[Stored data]
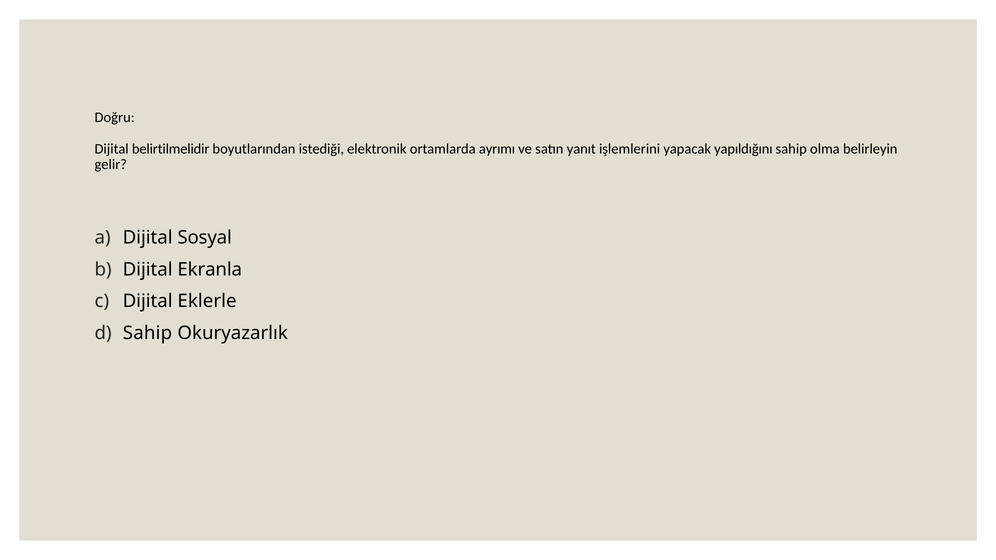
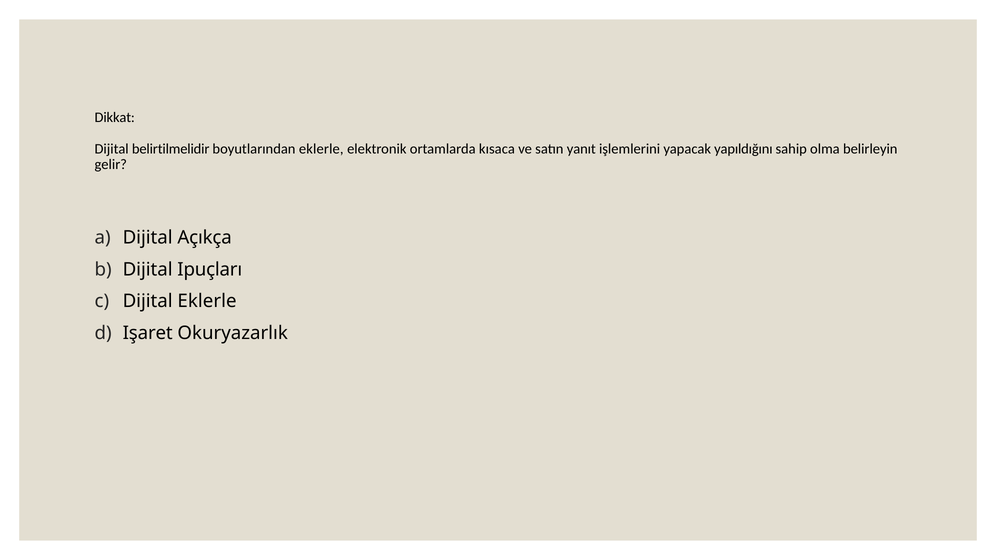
Doğru: Doğru -> Dikkat
boyutlarından istediği: istediği -> eklerle
ayrımı: ayrımı -> kısaca
Sosyal: Sosyal -> Açıkça
Ekranla: Ekranla -> Ipuçları
Sahip at (148, 333): Sahip -> Işaret
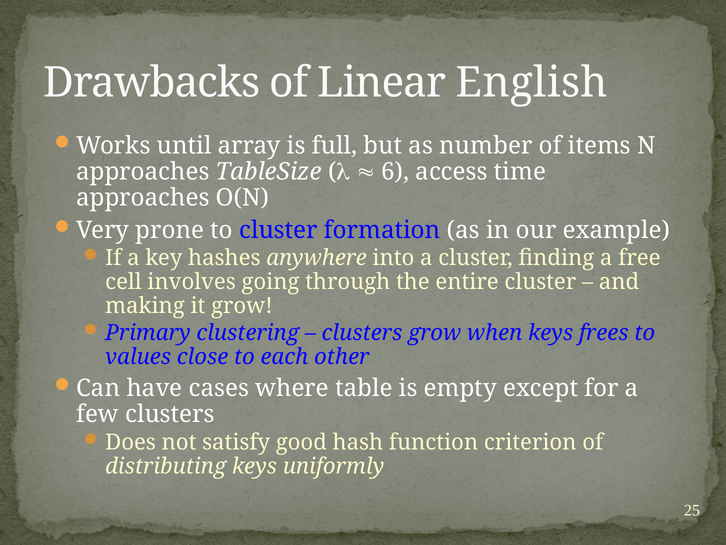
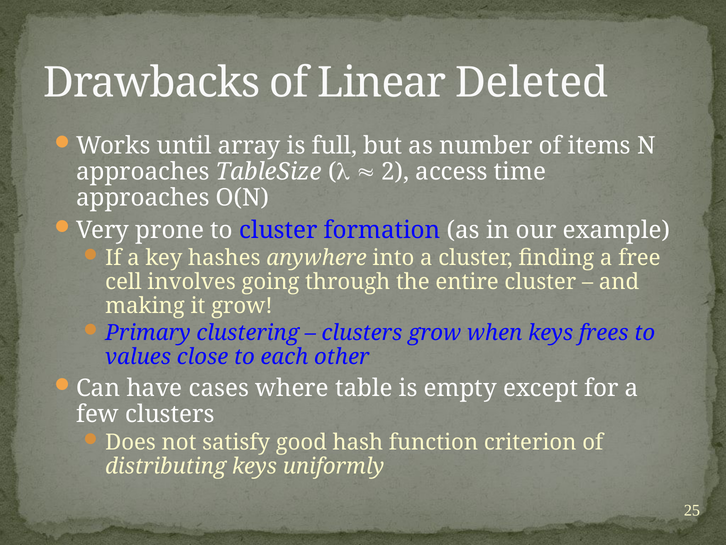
English: English -> Deleted
6: 6 -> 2
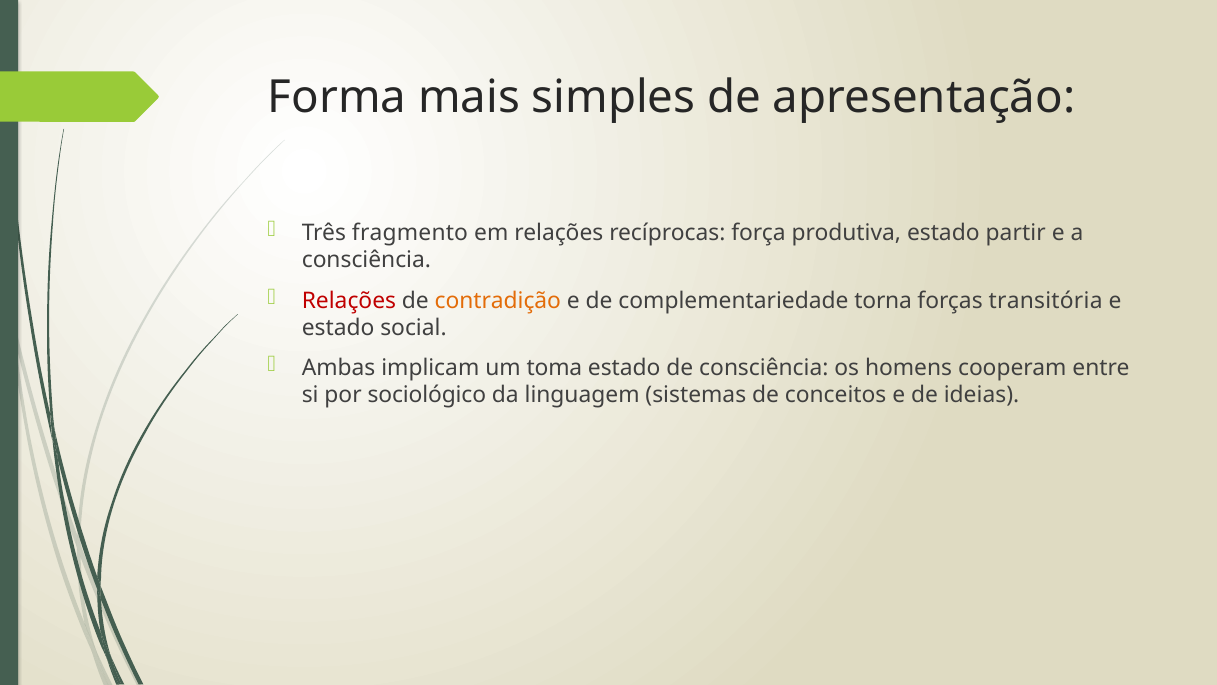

=== SET EXERCISE ===
Please transcribe all of the data above word for word, omitting the pictures.

=== EXERCISE RESULT ===
Doğru: Doğru -> Dikkat
boyutlarından istediği: istediği -> eklerle
ayrımı: ayrımı -> kısaca
Sosyal: Sosyal -> Açıkça
Ekranla: Ekranla -> Ipuçları
Sahip at (148, 333): Sahip -> Işaret
English: English -> Deleted
6: 6 -> 2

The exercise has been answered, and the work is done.